The second one only cost me $30 to buy the food. But it was through the roof regarding its thoughtfulness factor. 

It seems the accumulation of little thoughtful deeds go a very long way. They have worked for me. 

She loves when I write simple little love poems for her. She displays them all over the house. Her encouragement and positive feedback motivated me to create prettylovepoems.com, so that I may share some of these poems with other couples in need of thoughtful little deeds. 

In the end, it doesn't have to be poetry, or dinners if you don't like to cook. But I'm sure there are countless things that we can all figure out that we enjoy doing or don't mind doing. 

We just need to figure out what our partners enjoy and what they need assistance with. And work with that.
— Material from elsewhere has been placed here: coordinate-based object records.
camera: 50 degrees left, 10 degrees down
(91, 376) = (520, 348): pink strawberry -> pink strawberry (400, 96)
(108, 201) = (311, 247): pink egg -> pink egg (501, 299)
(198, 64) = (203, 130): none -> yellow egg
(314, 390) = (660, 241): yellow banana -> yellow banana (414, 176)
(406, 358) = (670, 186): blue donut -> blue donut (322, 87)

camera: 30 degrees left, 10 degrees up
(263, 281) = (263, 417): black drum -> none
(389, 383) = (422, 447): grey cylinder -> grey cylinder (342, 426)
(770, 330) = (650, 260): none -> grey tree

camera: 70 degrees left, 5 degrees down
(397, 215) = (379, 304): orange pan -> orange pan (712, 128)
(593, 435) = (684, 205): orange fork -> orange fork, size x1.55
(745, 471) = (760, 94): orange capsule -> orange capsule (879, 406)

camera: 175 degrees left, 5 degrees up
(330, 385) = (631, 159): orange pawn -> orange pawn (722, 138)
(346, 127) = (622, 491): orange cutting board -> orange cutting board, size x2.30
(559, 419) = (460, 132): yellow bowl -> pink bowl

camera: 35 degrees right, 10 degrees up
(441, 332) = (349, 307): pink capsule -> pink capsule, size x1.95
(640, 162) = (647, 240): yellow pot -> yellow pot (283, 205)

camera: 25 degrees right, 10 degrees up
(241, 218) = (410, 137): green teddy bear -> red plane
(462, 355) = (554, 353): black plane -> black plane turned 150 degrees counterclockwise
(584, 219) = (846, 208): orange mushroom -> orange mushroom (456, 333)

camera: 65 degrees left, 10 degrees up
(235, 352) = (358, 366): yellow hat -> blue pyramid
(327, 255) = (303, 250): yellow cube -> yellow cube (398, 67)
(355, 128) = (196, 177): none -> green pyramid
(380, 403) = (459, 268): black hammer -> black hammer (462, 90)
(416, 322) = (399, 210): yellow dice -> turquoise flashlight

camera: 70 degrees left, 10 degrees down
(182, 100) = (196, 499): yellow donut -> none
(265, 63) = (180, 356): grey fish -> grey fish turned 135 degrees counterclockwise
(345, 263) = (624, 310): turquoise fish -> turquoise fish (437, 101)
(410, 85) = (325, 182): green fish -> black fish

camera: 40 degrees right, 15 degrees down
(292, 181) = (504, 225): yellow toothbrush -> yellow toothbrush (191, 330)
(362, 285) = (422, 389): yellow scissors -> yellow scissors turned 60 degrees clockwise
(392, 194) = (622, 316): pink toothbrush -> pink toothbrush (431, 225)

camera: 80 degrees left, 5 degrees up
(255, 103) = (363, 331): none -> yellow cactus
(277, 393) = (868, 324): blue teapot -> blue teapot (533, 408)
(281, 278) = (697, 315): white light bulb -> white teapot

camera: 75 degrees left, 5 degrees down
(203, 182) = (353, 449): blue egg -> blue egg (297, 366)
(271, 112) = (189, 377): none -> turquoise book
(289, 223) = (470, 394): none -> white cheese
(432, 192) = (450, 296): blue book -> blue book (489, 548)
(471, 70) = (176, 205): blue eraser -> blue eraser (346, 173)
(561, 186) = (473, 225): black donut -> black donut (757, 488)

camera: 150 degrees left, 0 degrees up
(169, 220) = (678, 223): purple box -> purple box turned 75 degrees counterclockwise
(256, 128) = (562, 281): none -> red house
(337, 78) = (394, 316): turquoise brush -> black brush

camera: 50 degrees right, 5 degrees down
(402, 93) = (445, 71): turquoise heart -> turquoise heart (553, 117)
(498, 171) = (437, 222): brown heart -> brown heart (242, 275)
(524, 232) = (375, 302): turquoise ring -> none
I would love to make this post into a brainstorming session. So please post some suggestions regarding your own relationship and what are some of the little things that you may do that will bring in plenty thoughtfulness points. 

Our partners are all different, so I'm hoping to see some unique ideas.


----------



## SimplyAmorous (Nov 25, 2009)

Here is something I did that is unique & just flooded my world in appreciation for my spouse one night - and ever since. 

After making a "Move Maker video" (this software came free on our older computer) for my oldest son's Graduation party, I decided to do this for US. So I scanned a bunch of our favorite older pics over the years, new digital ones, added a few touching love songs, put this together & played it back. Brought tears to my eyes & flooded me with emotion -and gratitude for all of these years together. 

Surprise your spouse with that some day. 

I got so into this, I made one for a friend - scanned some of her older pics/wedding pics , used the same song as I did in our original, She told me when she played this for her husband, he teared up and was wonderful to her for a week (anyway)!


----------